LE NOMBRE D’ADHÉRENTS N’EST PAS UN INDICATEUR DE LA REPRÉSENTATIVITÉ SYNDICALE, NI DE SA PUISSANCE
En France, le nombre de salariés adhérant à un syndicat a été divisé par deux en cinquante ans. On passe ainsi d’un taux de syndicalisation de 20 % en 1970 à 10.3 % en 2019. On dénombre par ailleurs deux fois plus de syndiqués dans la fonction publique que dans le privé. Parmi les catégories en tête : les hommes et les plus de 40 ans – les moins de 30 ans ne représentent que 2.7 % des syndiqués. Enfin, la propension à se syndiquer dépend souvent de la stabilité de l’emploi.
Il est cependant difficile de déterminer le nombre précis de salariés adhérant à un syndicat. La connaissance du taux de syndicalisation en France repose essentiellement sur la déclaration des syndicats, sinon sur “l’extrapolation d’enquêtes” précise Pascal Caillaud, chargé de recherche en droit social au CNRS, qui estime par ailleurs que “la seule source objective serait la déclaration fiscale de déduction des cotisations” – et ce, à condition que tous les adhérents déclarent leurs cotisations.
Par ailleurs, le taux d’adhésion ne rend compte ni de la puissance des syndicats, ni de leur représentativité. La représentativité démocratique des syndicats repose en réalité sur les élections professionnelles dans les entreprises.

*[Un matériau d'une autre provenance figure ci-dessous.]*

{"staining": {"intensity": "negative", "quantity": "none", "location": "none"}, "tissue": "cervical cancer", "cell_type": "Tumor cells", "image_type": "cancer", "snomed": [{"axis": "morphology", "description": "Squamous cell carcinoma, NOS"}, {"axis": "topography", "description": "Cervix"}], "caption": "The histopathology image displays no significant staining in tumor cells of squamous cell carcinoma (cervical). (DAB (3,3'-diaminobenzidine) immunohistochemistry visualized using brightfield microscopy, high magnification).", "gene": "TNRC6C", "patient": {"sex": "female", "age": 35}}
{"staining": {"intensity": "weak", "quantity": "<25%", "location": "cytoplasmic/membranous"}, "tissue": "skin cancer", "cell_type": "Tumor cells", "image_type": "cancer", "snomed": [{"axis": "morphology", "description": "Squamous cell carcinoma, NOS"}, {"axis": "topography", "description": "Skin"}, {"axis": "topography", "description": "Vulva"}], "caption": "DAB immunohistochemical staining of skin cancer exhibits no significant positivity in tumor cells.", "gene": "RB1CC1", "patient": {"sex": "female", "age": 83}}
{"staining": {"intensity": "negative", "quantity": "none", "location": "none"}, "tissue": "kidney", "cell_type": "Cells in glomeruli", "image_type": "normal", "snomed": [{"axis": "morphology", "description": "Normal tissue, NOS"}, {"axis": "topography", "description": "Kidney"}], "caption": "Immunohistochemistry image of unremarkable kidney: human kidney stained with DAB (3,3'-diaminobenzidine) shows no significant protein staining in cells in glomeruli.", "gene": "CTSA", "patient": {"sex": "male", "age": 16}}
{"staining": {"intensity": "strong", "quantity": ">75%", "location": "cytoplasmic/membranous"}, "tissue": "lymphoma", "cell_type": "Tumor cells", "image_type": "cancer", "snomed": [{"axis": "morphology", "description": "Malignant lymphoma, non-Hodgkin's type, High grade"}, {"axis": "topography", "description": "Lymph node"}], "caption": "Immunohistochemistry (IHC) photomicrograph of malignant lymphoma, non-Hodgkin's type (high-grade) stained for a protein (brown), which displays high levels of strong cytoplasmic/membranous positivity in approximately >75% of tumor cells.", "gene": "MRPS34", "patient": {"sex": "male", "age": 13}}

90 % DES SALARIÉS SONT COUVERTS PAR DES ACCORDS COLLECTIFS NÉGOCIÉS PAR LES SYNDICATS REPRÉSENTATIFS
Le sociologue Karel Yon, spécialiste des mouvements sociaux et du syndicalisme, revient sur le raisonnement selon lequel le faible taux de syndicalisation en France, comparé à celui des pays scandinaves (entre 52 et 67 %) et de la Belgique (50 %), serait la preuve de l’effondrement du syndicalisme. Il explique que dans ces pays, “il faut être syndiqué pour avoir accès à des protections sociales. La syndicalisation est donc plus forte, car elle est utile”. À l’inverse, les syndicats français ne représentent pas seulement leurs adhérents, mais bien le monde du travail dans son ensemble. Pour preuve, il existe même des fédérations syndicales de retraités dans les grandes fédérations : Union confédérale des retraités-CFDT, Union nationale des associations de retraités-CFTC, Union confédérale des retraités-CGT, UNSA-retraités, Fédération générale des retraités-fonction publique… Dans le cas français, la syndicalisation est donc davantage un geste militant et de conviction, voire parfois un geste de remerciement – lorsqu’un salarié bénéficie d’une aide juridique grâce à un syndicat, il peut alors se syndiquer en guise de remerciement.
En outre, contrairement au pourcentage d’adhésions, celui des salariés couverts par des conventions collectives reste très important : “En France, nous avons d’un côté 10% de syndiqués et de l’autre près de 90 % de salariés couverts par des accords collectifs négociés par les syndicats.”
“L’extension” d’un accord de branche est décidée par le ministère du Travail : elle consiste pour le ministre du travail à imposer par arrêté à toute une branche de l’économie, les termes d’un accord signé entre syndicats salariés et patronaux. Par conséquent, si Karel Yon concède que ce pouvoir syndical existe “grâce au soutien de l’État” – “ce qui n’est pas le cas du pouvoir qui se manifeste dans les capacités de mobilisation des syndicats” –, il souligne toutefois que l’extension d’un accord n’est rendue possible que par l’existence même de ce dernier, négocié au préalable par les syndicats représentatifs : “S’il n’y a pas d’accord avec les syndicats représentatifs, il ne peut pas y avoir d’extension.”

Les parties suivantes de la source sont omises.